Question

Three circles of radii a, b, c (a < b < c) touch each other externally. If they have x-axis as a common tangent, then :

Answer 1

Answer:

Step-by-step explanation:

Answer 2

Answer:

When three circles of radii a, b, c touch each other externally, such that all X-axis is their common tangent, then $\frac{1}{\sqrt{a} } = \frac{1}{\sqrt{b} } + \frac{1}{\sqrt{c} }$.

Step-by-step explanation:

The possible figure for given conditions, is as follows.

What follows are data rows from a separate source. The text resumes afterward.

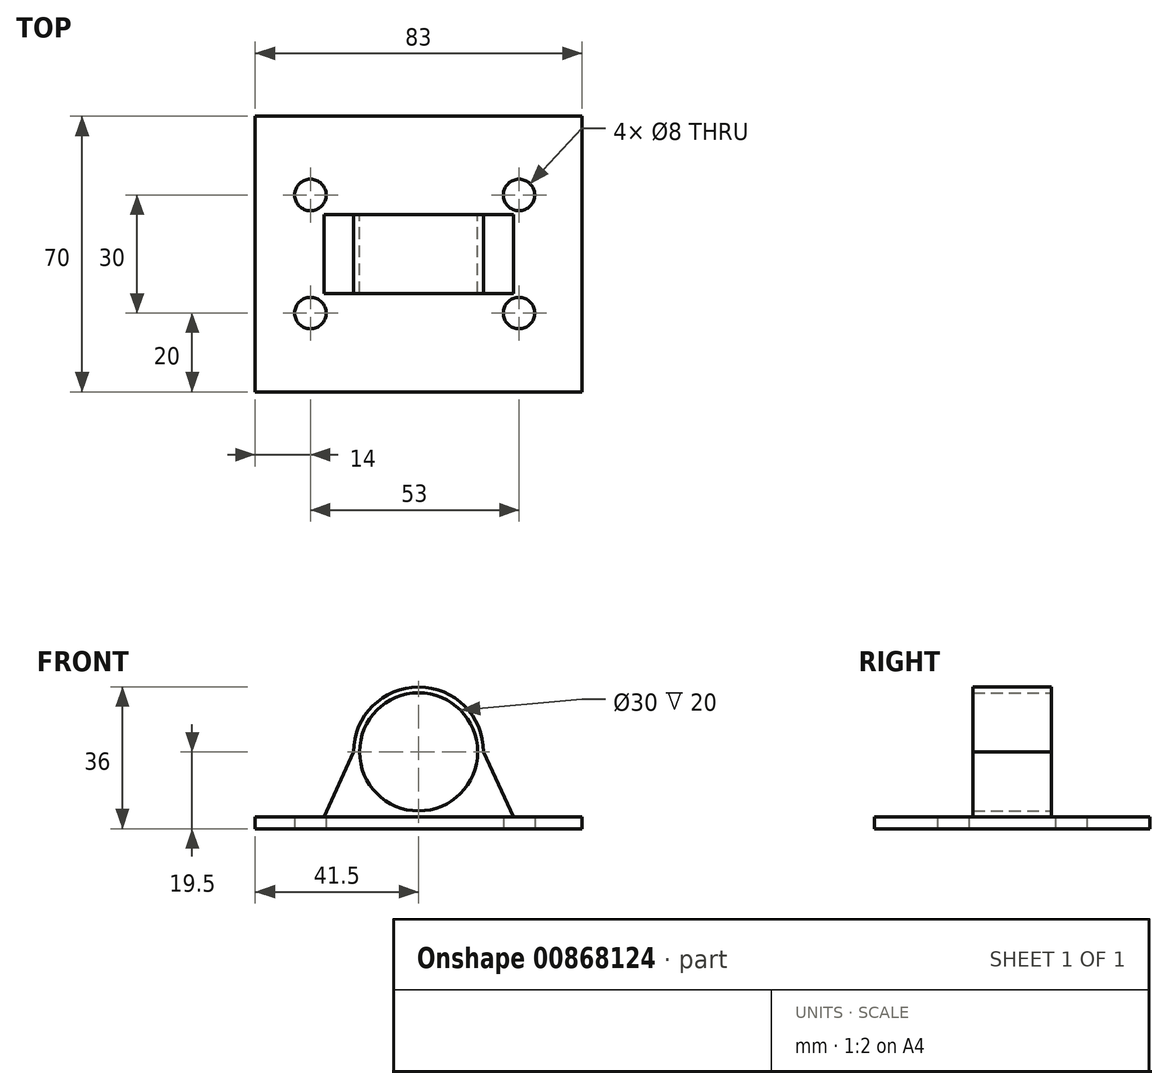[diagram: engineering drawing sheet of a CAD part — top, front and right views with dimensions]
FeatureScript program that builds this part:
annotation { "Feature Type Name" : "Feature", "Feature Type Description" : "" }
export const myFeature = defineFeature(function(context is Context, id is Id, definition is map)
    precondition{}
    {
        {
            var Q0;
            Q0=qCreatedBy(makeId("Top.planeOp"),FACE);
            var sketch = newSketch(context, id + "F0", { "sketchPlane" : qUnion([Q0])});
            skLineSegment(sketch, "E0.bottom", {"start": v(41.5, 35) * mm, "end": v(-41.5, 35) * mm});
            skLineSegment(sketch, "E0.top", {"start": v(41.5, -35) * mm, "end": v(-41.5, -35) * mm});
            skLineSegment(sketch, "E0.left", {"start": v(41.5, 35) * mm, "end": v(41.5, -35) * mm});
            skLineSegment(sketch, "E0.right", {"start": v(-41.5, 35) * mm, "end": v(-41.5, -35) * mm});
            skPoint(sketch, "E0.middle", {"position": v(0, 0) * mm});
            skSolve(sketch);
        }
        {
            var Q0;
            Q0=makeQuery(id+"F0.imprint","IMPRINT",FACE,{"disambiguationData":[TD([[makeQuery(id+"F0.imprint","IMPRINT",EDGE,{"derivedFrom":sQuery(id+"F0.wireOp",EDGE,"E0.bottom")}),1.0]])]});
            extrude(context, id + "F1", {"entities" : qUnion([Q0]), "oppositeDirection" : true, "depth" : 3 * mm, "offsetDistance" : 25 * mm});
        }
        {
            var Q0;
            Q0=qCreatedBy(makeId("Front.planeOp"),FACE);
            var sketch = newSketch(context, id + "F2", { "sketchPlane" : qUnion([Q0])});
            skCircle(sketch, "E1", {"center": v(0, 16.5) * mm, "radius": 15 * mm});
            skCircle(sketch, "E2", {"center": v(0, 16.5) * mm, "radius": 16.5 * mm});
            skLineSegment(sketch, "E3", {"start": v(-16.5, 16.5) * mm, "end": v(-24.06, 0) * mm});
            skLineSegment(sketch, "E4", {"start": v(16.5, 16.5) * mm, "end": v(24.06, 0) * mm});
            skLineSegment(sketch, "E5", {"start": v(-24.06, 0) * mm, "end": v(24.06, 0) * mm});
            skSolve(sketch);
        }
        {
            var Q0;
            {var subQ0=sQuery(id+"F2.wireOp",EDGE,"E3");Q0=makeQuery(id+"F2.imprint","IMPRINT",FACE,{"disambiguationData":[TD([[makeQuery(id+"F2.imprint","IMPRINT",EDGE,{"derivedFrom":subQ0}),1.0]])]});}
            var Q1;
            {var subQ0=sQuery(id+"F2.wireOp",EDGE,"E4");Q1=makeQuery(id+"F2.imprint","IMPRINT",FACE,{"disambiguationData":[TD([[makeQuery(id+"F2.imprint","IMPRINT",EDGE,{"derivedFrom":subQ0}),-1.0]])]});}
            var Q2;
            Q2=makeQuery(id+"F2.imprint","IMPRINT",FACE,{"disambiguationData":[TD([[makeQuery(id+"F2.imprint","IMPRINT",EDGE,{"derivedFrom":sQuery(id+"F2.wireOp",EDGE,"E1")}),-1.0]])]});
            extrude(context, id + "F3", {"entities" : qUnion([Q0, Q1, Q2]), "operationType" : NewBodyOperationType.ADD, "endBound" : BoundingType.SYMMETRIC, "depth" : 20 * mm, "offsetDistance" : 25 * mm});
        }
        {
            var Q0;
            Q0=makeQuery(id+"F1.opExtrude","CAP_FACE",FACE,{"disambiguationData":[OSD([sQuery(id+"F0.wireOp",EDGE,"E0.bottom"),sQuery(id+"F0.wireOp",EDGE,"E0.top"),sQuery(id+"F0.wireOp",EDGE,"E0.left"),sQuery(id+"F0.wireOp",EDGE,"E0.right")])],"isStart":false});
            var sketch = newSketch(context, id + "F4", { "sketchPlane" : qUnion([Q0])});
            skLineSegment(sketch, "E6", {"start": v(-41.5, -35) * mm, "end": v(41.5, 35) * mm, "construction": true});
            skLineSegment(sketch, "E7", {"start": v(41.5, -35) * mm, "end": v(-41.5, 35) * mm, "construction": true});
            skLineSegment(sketch, "E8", {"start": v(-41.5, 0) * mm, "end": v(41.5, 0) * mm, "construction": true});
            skLineSegment(sketch, "E9", {"start": v(0, -35) * mm, "end": v(0, 35) * mm, "construction": true});
            skCircle(sketch, "E10", {"center": v(-27.5, -15) * mm, "radius": 4 * mm});
            skCircle(sketch, "E11.0.1.0", {"center": v(-27.5, 15) * mm, "radius": 4 * mm});
            skCircle(sketch, "E11.1.0.0", {"center": v(25.5, -15) * mm, "radius": 4 * mm});
            skCircle(sketch, "E11.1.1.0", {"center": v(25.5, 15) * mm, "radius": 4 * mm});
            skLineSegment(sketch, "E11.direction1", {"start": v(-27.5, -15) * mm, "end": v(25.5, -15) * mm, "construction": true});
            skLineSegment(sketch, "E11.direction2", {"start": v(-27.5, -15) * mm, "end": v(-27.5, 15) * mm, "construction": true});
            skLineSegment(sketch, "E12", {"start": v(0, 0) * mm, "end": v(-41.5, -13.2) * mm, "construction": true});
            skLineSegment(sketch, "E13", {"start": v(0, 0) * mm, "end": v(41.5, 13.2) * mm, "construction": true});
            skLineSegment(sketch, "E14", {"start": v(0, 0) * mm, "end": v(-41.5, 13.2) * mm, "construction": true});
            skLineSegment(sketch, "E15", {"start": v(0, 0) * mm, "end": v(41.5, -17.19) * mm, "construction": true});
            skSolve(sketch);
        }
        {
            var Q0;
            Q0=makeQuery(id+"F4.imprint","IMPRINT",FACE,{"disambiguationData":[TD([[makeQuery(id+"F4.imprint","IMPRINT",EDGE,{"derivedFrom":sQuery(id+"F4.wireOp",EDGE,"E10")}),1.0]])]});
            var Q1;
            Q1=makeQuery(id+"F4.imprint","IMPRINT",FACE,{"disambiguationData":[TD([[makeQuery(id+"F4.imprint","IMPRINT",EDGE,{"derivedFrom":sQuery(id+"F4.wireOp",EDGE,"E11.0.1.0")}),1.0]])]});
            var Q2;
            Q2=makeQuery(id+"F4.imprint","IMPRINT",FACE,{"disambiguationData":[TD([[makeQuery(id+"F4.imprint","IMPRINT",EDGE,{"derivedFrom":sQuery(id+"F4.wireOp",EDGE,"E11.1.1.0")}),1.0]])]});
            var Q3;
            Q3=makeQuery(id+"F4.imprint","IMPRINT",FACE,{"disambiguationData":[TD([[makeQuery(id+"F4.imprint","IMPRINT",EDGE,{"derivedFrom":sQuery(id+"F4.wireOp",EDGE,"E11.1.0.0")}),1.0]])]});
            extrude(context, id + "F5", {"entities" : qUnion([Q0, Q1, Q2, Q3]), "operationType" : NewBodyOperationType.REMOVE, "oppositeDirection" : true, "depth" : 25 * mm, "offsetDistance" : 25 * mm});
        }
    });
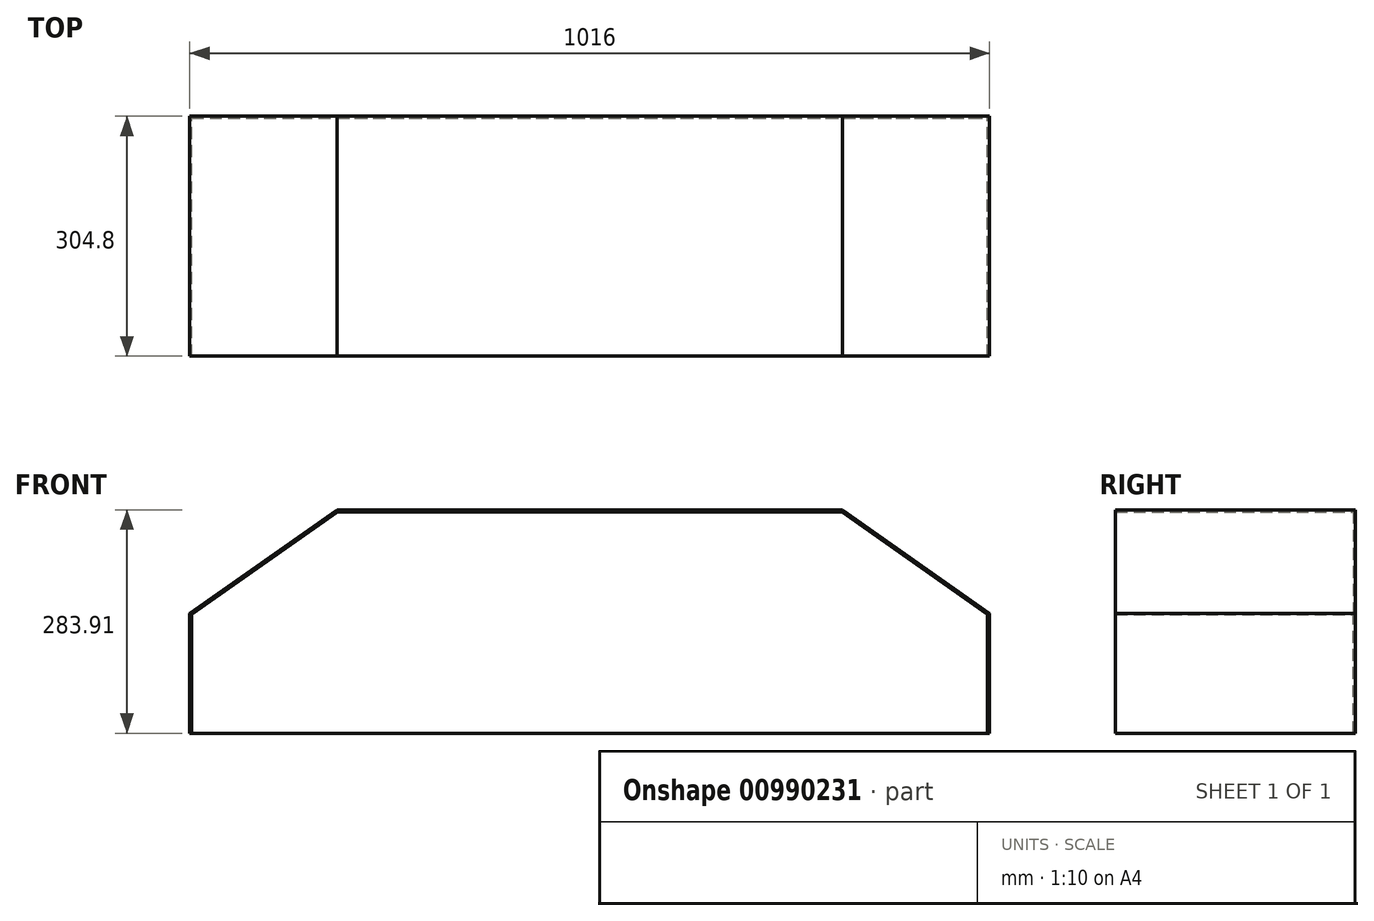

• Radii $a$ less than $b$ and $b$ is less than $c$.
• Common tangent is X- axis.

Thus, from the figure below:

$CB = CA + AB$

where,

$CB = \sqrt{(b + c)^{2} - (b - c)^{2} }$

$CA = \sqrt{(b + a)^{2} - (b - a)^{2} }$

$AB = \sqrt{(a + c)^{2} - (a - c)^{2} }$

Thus on substituting,

$\sqrt{(b + c)^{2} - (b - c)^{2} }$ $=$ $\sqrt{(b + a)^{2} - (b - a)^{2} }$ $+$ $\sqrt{(a + c)^{2} - (a - c)^{2} }$

On expansion,

$\sqrt{(b)^{2} + 2bc + (c)^{2} - (b)^{2} + 2bc -(c)^{2} }$ $=$ $\sqrt{(b)^{2} + 2ba + (a)^{2} - (b)^{2} + 2ba - (a)^{2} }$ $+$ $\sqrt{(a)^{2} + 2ac + (c)^{2} - (a)^{2} + 2ac - (c)^{2} }$

$\sqrt{4bc} = \sqrt{4ba} + \sqrt{4ac}$

$\sqrt{bc} = \sqrt{ba} + \sqrt{ac}$

For easy simplification, the whole equation is divided by $\sqrt{abc}$

$\frac{\sqrt{bc}}{\sqrt{abc}} = \frac{\sqrt{ba}}{\sqrt{abc}} + \frac{\sqrt{ac}}{\sqrt{abc}}$

$\frac{1}{\sqrt{a} } = \frac{1}{\sqrt{c} } + \frac{1}{\sqrt{b} }$

on re-arranging,

$\frac{1}{\sqrt{a} } = \frac{1}{\sqrt{b} } + \frac{1}{\sqrt{c} }$.

Thus, for the given conditions, the relation between three circles radii is given as, $\frac{1}{\sqrt{a} } = \frac{1}{\sqrt{b} } + \frac{1}{\sqrt{c} }$.